YOUR INSTRUCTIONS> Can you retype, unchanged, everything in the rows from the very first line down to the line containing "design helps stabilise", with both of those lines included?

Saved entries
○ ○ ○ ○ ○ ○ ○
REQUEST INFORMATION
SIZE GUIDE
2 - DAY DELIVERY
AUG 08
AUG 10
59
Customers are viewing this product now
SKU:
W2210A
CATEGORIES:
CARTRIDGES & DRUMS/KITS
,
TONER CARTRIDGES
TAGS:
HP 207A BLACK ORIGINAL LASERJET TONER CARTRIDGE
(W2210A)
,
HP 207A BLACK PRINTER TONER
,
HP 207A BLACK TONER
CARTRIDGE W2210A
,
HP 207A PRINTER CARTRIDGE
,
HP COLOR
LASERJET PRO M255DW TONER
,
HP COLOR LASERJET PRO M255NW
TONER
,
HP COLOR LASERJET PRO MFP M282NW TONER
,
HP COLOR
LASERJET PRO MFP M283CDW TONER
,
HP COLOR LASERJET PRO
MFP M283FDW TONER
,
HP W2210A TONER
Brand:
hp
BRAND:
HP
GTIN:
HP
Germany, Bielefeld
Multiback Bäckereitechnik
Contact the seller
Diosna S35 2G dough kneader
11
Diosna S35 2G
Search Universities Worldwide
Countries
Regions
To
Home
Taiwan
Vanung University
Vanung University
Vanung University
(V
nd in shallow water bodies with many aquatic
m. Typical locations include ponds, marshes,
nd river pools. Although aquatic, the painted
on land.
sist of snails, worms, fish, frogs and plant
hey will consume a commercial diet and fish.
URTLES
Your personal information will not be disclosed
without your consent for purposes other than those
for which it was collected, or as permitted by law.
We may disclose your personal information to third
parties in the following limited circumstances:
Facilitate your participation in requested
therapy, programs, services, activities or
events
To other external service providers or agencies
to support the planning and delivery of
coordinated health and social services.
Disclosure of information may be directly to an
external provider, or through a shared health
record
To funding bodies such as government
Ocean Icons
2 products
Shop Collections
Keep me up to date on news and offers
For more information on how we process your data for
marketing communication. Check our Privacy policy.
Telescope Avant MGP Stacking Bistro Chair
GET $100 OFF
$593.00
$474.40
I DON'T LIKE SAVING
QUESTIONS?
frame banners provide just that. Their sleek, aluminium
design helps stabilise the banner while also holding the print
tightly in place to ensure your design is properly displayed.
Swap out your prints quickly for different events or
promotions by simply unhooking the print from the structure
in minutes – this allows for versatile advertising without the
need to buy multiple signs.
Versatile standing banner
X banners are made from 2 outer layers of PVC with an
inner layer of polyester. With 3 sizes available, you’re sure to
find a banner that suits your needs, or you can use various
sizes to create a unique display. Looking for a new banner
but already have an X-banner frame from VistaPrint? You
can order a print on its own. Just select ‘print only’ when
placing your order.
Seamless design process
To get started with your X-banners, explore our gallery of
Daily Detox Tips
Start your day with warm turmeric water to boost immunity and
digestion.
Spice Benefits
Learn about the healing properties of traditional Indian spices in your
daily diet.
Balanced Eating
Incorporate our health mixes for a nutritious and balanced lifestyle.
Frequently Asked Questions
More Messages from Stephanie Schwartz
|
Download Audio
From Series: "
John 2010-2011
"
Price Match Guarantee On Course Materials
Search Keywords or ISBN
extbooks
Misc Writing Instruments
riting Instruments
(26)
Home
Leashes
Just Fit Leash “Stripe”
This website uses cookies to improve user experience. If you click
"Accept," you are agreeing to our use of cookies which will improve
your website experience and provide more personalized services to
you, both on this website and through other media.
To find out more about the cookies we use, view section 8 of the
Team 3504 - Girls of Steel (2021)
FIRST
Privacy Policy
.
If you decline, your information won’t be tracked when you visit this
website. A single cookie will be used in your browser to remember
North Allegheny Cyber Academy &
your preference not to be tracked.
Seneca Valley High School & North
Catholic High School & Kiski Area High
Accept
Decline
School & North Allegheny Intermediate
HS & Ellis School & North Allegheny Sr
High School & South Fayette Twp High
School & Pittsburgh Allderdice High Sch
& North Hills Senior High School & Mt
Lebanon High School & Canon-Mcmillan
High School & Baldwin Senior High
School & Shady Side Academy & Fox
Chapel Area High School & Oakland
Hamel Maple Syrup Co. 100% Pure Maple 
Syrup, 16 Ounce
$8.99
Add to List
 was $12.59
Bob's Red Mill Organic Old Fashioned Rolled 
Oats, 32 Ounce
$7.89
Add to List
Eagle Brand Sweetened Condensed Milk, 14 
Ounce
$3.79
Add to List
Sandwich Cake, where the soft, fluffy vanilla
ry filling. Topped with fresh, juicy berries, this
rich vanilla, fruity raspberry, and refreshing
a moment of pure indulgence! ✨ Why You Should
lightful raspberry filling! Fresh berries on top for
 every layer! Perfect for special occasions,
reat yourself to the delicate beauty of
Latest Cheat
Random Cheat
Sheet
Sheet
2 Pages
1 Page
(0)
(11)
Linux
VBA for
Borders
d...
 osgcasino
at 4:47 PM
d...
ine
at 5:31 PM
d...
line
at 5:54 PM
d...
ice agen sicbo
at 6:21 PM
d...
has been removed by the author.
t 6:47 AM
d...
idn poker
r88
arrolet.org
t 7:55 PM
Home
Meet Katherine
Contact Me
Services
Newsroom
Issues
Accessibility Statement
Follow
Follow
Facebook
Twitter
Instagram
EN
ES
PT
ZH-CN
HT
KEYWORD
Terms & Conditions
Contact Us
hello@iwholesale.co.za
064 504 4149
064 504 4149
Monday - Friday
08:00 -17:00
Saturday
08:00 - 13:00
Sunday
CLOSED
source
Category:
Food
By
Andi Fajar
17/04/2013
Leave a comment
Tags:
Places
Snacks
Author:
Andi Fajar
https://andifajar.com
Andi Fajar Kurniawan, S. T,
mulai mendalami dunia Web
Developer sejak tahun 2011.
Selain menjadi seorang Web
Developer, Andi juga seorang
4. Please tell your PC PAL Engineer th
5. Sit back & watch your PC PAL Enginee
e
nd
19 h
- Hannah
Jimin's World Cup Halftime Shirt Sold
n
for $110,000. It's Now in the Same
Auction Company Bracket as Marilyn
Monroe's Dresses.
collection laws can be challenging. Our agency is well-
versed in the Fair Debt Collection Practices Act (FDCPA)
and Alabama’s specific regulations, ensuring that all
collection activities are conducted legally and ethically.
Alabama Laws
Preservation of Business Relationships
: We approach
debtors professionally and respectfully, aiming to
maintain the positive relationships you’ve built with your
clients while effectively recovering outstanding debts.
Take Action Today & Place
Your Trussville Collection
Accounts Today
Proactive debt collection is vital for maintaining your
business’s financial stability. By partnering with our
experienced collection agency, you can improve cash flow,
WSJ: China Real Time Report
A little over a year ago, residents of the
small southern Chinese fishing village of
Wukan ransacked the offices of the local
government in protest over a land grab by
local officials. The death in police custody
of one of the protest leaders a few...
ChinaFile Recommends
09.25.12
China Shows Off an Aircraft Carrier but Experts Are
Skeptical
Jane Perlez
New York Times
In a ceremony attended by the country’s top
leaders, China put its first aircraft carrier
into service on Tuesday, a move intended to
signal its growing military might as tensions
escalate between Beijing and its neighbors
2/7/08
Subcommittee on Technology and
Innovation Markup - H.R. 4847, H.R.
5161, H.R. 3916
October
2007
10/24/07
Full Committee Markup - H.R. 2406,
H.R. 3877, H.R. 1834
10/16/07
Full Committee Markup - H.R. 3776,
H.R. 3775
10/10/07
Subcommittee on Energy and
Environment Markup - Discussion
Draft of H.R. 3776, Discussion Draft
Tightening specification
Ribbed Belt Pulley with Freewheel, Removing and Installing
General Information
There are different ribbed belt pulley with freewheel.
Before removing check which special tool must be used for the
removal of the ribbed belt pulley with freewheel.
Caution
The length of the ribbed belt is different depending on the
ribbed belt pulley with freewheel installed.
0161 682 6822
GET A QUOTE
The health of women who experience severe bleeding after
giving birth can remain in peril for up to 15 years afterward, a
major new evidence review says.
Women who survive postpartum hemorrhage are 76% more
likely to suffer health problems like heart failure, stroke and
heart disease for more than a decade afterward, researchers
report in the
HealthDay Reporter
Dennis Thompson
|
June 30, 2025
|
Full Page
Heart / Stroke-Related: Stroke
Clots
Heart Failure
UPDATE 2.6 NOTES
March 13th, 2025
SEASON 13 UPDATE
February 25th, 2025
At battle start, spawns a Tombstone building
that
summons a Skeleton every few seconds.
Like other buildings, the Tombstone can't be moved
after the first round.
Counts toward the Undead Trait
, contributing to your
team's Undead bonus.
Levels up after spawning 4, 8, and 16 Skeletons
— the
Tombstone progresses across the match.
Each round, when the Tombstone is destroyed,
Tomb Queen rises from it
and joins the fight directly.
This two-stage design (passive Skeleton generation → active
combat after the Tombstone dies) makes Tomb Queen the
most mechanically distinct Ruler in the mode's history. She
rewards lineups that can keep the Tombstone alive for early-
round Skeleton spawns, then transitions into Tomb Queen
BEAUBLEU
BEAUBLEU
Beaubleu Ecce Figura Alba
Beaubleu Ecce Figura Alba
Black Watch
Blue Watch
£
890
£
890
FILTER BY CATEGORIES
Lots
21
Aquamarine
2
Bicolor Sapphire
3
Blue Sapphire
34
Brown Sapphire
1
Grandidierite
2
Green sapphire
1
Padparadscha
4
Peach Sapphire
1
○ ○ ○ ○ ○ ○ ○
RESULT BELOW>
REQUEST INFORMATION
SIZE GUIDE
2 - DAY DELIVERY
AUG 08
AUG 10
59
Customers are viewing this product now
SKU:
W2210A
CATEGORIES:
CARTRIDGES & DRUMS/KITS
,
TONER CARTRIDGES
TAGS:
HP 207A BLACK ORIGINAL LASERJET TONER CARTRIDGE
(W2210A)
,
HP 207A BLACK PRINTER TONER
,
HP 207A BLACK TONER
CARTRIDGE W2210A
,
HP 207A PRINTER CARTRIDGE
,
HP COLOR
LASERJET PRO M255DW TONER
,
HP COLOR LASERJET PRO M255NW
TONER
,
HP COLOR LASERJET PRO MFP M282NW TONER
,
HP COLOR
LASERJET PRO MFP M283CDW TONER
,
HP COLOR LASERJET PRO
MFP M283FDW TONER
,
HP W2210A TONER
Brand:
hp
BRAND:
HP
GTIN:
HP
Germany, Bielefeld
Multiback Bäckereitechnik
Contact the seller
Diosna S35 2G dough kneader
11
Diosna S35 2G
Search Universities Worldwide
Countries
Regions
To
Home
Taiwan
Vanung University
Vanung University
Vanung University
(V
nd in shallow water bodies with many aquatic
m. Typical locations include ponds, marshes,
nd river pools. Although aquatic, the painted
on land.
sist of snails, worms, fish, frogs and plant
hey will consume a commercial diet and fish.
URTLES
Your personal information will not be disclosed
without your consent for purposes other than those
for which it was collected, or as permitted by law.
We may disclose your personal information to third
parties in the following limited circumstances:
Facilitate your participation in requested
therapy, programs, services, activities or
events
To other external service providers or agencies
to support the planning and delivery of
coordinated health and social services.
Disclosure of information may be directly to an
external provider, or through a shared health
record
To funding bodies such as government
Ocean Icons
2 products
Shop Collections
Keep me up to date on news and offers
For more information on how we process your data for
marketing communication. Check our Privacy policy.
Telescope Avant MGP Stacking Bistro Chair
GET $100 OFF
$593.00
$474.40
I DON'T LIKE SAVING
QUESTIONS?
frame banners provide just that. Their sleek, aluminium
design helps stabilise the banner while also holding the print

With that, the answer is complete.